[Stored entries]
----------

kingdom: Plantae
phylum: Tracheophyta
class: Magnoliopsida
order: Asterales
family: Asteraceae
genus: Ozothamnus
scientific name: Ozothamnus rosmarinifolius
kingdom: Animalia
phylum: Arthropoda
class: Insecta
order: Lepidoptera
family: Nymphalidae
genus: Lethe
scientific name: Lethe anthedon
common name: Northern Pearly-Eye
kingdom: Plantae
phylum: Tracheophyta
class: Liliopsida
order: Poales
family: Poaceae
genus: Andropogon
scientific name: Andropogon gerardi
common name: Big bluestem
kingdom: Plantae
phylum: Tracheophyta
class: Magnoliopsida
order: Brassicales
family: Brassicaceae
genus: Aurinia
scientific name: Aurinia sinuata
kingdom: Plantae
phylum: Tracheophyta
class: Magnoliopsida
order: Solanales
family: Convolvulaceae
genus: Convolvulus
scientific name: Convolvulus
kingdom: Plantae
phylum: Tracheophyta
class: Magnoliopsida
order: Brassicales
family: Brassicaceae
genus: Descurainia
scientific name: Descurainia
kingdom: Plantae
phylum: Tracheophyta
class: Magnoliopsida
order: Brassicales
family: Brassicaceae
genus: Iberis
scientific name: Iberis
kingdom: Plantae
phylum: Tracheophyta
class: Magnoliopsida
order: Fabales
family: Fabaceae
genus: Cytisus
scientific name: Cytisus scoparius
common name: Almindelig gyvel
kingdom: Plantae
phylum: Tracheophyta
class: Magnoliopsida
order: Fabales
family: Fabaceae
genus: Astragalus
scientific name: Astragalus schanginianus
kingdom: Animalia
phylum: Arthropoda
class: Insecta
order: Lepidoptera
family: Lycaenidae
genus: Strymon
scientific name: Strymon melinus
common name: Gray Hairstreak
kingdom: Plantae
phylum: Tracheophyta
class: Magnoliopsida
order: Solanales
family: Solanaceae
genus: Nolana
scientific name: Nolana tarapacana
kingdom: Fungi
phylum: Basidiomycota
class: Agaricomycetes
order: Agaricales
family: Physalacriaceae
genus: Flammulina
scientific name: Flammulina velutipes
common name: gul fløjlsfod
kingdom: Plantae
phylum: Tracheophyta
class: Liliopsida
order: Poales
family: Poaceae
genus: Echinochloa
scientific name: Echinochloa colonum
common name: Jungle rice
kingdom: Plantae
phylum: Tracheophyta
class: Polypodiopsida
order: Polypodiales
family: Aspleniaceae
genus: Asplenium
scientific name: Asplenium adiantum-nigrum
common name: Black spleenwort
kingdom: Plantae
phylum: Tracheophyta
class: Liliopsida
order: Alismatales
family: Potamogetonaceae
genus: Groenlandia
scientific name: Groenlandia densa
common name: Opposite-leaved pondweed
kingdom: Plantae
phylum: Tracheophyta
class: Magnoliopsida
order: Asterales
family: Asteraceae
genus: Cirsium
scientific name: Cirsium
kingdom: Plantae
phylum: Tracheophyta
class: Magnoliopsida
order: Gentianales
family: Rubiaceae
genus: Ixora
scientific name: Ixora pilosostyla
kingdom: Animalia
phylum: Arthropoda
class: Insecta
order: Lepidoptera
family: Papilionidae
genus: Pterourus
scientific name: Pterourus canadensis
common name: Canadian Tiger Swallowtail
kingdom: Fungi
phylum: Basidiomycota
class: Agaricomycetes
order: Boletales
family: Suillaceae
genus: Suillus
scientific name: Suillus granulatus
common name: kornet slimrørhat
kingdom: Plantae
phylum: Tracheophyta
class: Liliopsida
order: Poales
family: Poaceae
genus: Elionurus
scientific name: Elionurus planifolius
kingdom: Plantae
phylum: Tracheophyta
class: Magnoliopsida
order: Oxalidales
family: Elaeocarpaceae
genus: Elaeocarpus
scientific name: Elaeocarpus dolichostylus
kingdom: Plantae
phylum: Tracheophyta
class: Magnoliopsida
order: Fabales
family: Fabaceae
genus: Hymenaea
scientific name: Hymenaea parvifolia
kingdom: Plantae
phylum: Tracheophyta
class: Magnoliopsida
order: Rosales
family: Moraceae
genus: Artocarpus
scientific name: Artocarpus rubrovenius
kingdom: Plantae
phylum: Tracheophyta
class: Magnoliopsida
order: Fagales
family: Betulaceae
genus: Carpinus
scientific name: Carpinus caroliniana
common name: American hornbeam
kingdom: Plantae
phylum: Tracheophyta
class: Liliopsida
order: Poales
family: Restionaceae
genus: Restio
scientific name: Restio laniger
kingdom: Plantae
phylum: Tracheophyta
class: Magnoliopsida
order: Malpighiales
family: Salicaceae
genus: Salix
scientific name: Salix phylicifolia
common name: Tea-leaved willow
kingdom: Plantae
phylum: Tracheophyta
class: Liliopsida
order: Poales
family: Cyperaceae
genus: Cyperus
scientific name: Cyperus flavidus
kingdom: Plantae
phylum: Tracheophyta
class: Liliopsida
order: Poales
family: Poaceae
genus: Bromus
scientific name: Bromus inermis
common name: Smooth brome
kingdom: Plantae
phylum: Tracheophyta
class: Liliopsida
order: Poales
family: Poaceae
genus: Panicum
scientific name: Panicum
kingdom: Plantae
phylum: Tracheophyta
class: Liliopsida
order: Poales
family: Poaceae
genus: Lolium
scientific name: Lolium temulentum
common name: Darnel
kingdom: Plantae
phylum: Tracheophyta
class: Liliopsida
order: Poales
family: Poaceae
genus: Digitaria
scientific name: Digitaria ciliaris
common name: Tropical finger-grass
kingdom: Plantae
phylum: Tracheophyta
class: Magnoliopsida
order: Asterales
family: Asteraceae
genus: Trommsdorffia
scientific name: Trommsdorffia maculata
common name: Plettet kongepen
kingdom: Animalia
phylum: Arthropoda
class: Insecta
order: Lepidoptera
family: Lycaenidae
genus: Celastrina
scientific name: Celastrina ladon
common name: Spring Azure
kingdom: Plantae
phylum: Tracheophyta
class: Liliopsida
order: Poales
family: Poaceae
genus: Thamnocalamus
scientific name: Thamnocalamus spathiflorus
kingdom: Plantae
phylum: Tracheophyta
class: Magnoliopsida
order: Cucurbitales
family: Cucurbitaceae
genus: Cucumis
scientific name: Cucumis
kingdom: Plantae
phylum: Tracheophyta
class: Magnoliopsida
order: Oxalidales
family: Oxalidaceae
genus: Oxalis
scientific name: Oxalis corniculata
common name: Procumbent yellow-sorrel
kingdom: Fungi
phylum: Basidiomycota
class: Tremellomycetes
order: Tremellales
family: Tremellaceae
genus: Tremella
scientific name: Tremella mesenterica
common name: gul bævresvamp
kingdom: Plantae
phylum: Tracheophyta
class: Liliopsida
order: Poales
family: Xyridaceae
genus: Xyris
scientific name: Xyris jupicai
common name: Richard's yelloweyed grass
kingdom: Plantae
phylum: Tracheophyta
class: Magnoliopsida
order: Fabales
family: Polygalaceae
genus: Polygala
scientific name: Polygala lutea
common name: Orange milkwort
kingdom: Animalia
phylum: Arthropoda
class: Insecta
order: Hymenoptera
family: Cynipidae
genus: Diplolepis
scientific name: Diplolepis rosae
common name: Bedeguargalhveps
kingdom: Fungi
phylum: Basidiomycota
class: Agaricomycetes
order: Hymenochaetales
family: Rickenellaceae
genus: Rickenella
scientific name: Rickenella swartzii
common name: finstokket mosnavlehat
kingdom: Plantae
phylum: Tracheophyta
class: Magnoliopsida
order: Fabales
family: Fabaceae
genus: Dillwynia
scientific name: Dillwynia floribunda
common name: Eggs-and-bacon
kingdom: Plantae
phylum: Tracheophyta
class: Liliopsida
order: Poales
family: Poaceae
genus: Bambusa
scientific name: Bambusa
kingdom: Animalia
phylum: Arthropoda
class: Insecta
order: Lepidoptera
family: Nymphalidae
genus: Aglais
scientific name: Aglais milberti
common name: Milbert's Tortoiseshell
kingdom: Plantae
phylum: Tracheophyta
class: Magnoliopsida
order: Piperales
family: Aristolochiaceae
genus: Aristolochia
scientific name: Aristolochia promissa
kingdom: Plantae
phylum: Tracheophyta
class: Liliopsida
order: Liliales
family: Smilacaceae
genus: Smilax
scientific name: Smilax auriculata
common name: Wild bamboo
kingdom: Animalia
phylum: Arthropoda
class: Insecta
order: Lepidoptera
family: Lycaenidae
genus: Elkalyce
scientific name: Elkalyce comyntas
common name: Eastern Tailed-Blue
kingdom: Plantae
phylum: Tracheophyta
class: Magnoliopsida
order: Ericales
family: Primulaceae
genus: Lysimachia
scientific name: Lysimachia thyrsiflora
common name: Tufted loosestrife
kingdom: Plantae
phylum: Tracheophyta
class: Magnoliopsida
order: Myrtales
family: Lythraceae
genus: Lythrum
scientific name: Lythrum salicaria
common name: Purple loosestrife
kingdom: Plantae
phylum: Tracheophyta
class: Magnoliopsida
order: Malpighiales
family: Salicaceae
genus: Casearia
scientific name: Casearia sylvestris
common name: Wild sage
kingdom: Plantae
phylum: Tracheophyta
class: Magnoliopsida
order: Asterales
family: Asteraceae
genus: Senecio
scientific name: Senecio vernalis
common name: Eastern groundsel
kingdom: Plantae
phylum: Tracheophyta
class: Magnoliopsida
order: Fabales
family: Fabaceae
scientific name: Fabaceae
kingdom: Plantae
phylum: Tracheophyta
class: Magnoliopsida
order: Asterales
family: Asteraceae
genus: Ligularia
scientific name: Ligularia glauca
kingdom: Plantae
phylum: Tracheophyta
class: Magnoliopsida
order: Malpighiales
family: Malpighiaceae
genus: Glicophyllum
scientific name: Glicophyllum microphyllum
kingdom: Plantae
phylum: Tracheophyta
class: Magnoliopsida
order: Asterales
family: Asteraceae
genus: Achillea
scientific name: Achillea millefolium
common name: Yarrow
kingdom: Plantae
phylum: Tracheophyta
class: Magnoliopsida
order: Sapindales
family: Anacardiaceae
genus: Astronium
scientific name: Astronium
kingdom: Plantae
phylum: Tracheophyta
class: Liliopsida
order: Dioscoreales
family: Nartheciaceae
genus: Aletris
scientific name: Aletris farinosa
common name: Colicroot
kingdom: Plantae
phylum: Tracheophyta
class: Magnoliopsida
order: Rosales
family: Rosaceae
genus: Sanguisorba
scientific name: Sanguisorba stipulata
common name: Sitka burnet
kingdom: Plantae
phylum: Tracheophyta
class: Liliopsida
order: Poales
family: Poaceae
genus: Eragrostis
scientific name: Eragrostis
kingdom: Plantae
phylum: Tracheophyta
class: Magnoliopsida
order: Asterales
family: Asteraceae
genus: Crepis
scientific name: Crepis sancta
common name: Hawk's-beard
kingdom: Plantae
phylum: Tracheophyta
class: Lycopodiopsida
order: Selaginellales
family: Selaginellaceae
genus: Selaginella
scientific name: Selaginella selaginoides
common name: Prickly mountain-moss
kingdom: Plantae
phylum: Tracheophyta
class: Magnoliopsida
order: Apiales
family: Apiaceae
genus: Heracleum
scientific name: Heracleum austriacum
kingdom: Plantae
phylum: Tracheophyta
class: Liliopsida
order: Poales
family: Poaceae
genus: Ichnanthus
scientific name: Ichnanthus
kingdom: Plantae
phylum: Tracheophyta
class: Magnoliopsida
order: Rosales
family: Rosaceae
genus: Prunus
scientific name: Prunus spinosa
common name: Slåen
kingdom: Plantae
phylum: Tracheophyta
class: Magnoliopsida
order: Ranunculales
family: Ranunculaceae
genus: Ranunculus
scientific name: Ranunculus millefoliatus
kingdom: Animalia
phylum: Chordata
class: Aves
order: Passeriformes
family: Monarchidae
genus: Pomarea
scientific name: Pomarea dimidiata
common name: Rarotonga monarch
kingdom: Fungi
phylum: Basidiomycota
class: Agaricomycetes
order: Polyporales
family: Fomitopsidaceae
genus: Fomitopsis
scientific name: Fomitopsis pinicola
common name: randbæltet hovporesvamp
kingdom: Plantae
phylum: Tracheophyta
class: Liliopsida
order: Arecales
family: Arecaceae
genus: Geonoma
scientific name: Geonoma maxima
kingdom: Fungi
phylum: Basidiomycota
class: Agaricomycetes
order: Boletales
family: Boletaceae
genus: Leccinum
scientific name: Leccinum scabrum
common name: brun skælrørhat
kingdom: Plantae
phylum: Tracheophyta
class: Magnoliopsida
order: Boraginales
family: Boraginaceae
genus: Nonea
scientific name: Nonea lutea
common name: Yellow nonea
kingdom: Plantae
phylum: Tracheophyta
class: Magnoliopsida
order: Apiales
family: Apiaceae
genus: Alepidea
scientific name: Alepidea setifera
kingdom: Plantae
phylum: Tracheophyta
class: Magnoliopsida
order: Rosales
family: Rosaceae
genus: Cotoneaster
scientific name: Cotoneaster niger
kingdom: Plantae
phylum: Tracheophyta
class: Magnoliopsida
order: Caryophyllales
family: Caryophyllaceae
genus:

----------

PROBLEM STATEMENT:
Reproduce the lines word for word, starting at the line that contains "common name: Yarrow" and ending after the line that contains "scientific name: Heracleum austriacum".

SOLUTION TO THE PROBLEM:
common name: Yarrow
kingdom: Plantae
phylum: Tracheophyta
class: Magnoliopsida
order: Sapindales
family: Anacardiaceae
genus: Astronium
scientific name: Astronium
kingdom: Plantae
phylum: Tracheophyta
class: Liliopsida
order: Dioscoreales
family: Nartheciaceae
genus: Aletris
scientific name: Aletris farinosa
common name: Colicroot
kingdom: Plantae
phylum: Tracheophyta
class: Magnoliopsida
order: Rosales
family: Rosaceae
genus: Sanguisorba
scientific name: Sanguisorba stipulata
common name: Sitka burnet
kingdom: Plantae
phylum: Tracheophyta
class: Liliopsida
order: Poales
family: Poaceae
genus: Eragrostis
scientific name: Eragrostis
kingdom: Plantae
phylum: Tracheophyta
class: Magnoliopsida
order: Asterales
family: Asteraceae
genus: Crepis
scientific name: Crepis sancta
common name: Hawk's-beard
kingdom: Plantae
phylum: Tracheophyta
class: Lycopodiopsida
order: Selaginellales
family: Selaginellaceae
genus: Selaginella
scientific name: Selaginella selaginoides
common name: Prickly mountain-moss
kingdom: Plantae
phylum: Tracheophyta
class: Magnoliopsida
order: Apiales
family: Apiaceae
genus: Heracleum
scientific name: Heracleum austriacum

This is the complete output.